» EXERCISE DIRECTIONS
Your reply should hold only the lines from the records below where "сайт" occurs.

=======

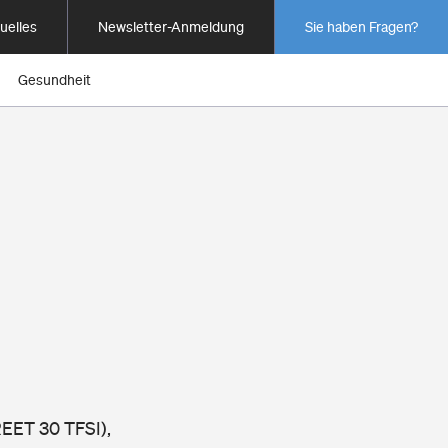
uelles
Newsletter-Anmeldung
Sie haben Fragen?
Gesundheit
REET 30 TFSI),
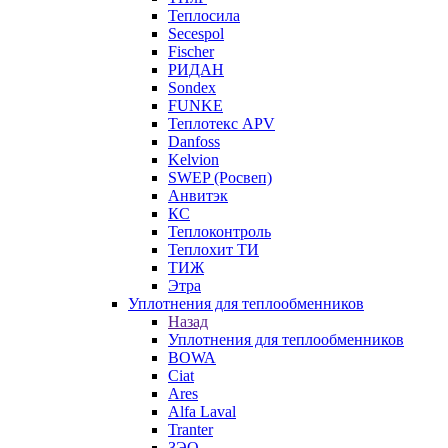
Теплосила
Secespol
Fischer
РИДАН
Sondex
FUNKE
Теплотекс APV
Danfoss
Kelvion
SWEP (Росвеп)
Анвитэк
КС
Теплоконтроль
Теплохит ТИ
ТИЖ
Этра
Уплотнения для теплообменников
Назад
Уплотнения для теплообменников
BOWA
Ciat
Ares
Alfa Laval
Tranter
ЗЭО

=======

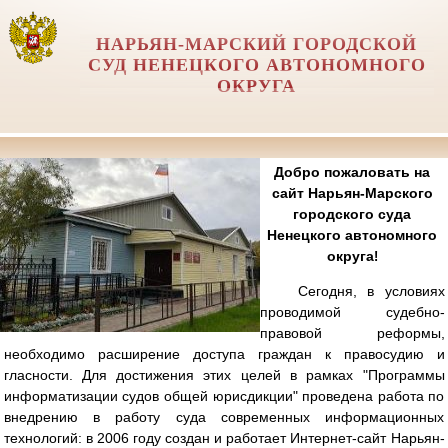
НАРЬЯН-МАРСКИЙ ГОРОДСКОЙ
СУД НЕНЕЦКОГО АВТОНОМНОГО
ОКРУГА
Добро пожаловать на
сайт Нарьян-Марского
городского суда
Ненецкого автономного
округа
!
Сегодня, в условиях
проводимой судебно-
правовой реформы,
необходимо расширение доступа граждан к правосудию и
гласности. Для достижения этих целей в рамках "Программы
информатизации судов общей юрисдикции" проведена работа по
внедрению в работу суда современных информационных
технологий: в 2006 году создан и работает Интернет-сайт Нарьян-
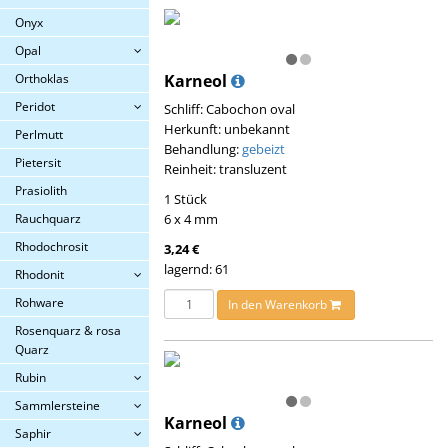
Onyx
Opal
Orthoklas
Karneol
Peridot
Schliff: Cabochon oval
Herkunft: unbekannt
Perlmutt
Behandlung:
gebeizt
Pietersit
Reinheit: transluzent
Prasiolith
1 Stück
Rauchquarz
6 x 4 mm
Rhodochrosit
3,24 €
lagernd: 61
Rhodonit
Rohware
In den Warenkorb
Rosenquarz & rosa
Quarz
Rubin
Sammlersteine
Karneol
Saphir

=======

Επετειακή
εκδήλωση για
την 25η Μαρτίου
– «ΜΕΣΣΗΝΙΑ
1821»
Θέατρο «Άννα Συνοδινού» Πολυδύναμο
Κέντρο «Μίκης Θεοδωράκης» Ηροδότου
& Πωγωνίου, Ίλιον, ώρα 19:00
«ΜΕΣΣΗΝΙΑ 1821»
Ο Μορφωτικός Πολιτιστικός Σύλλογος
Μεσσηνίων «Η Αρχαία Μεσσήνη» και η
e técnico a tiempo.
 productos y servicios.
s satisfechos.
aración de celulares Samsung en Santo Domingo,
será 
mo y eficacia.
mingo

=======

» RESULT
сайт Нарьян-Марского
технологий: в 2006 году создан и работает Интернет-сайт Нарьян-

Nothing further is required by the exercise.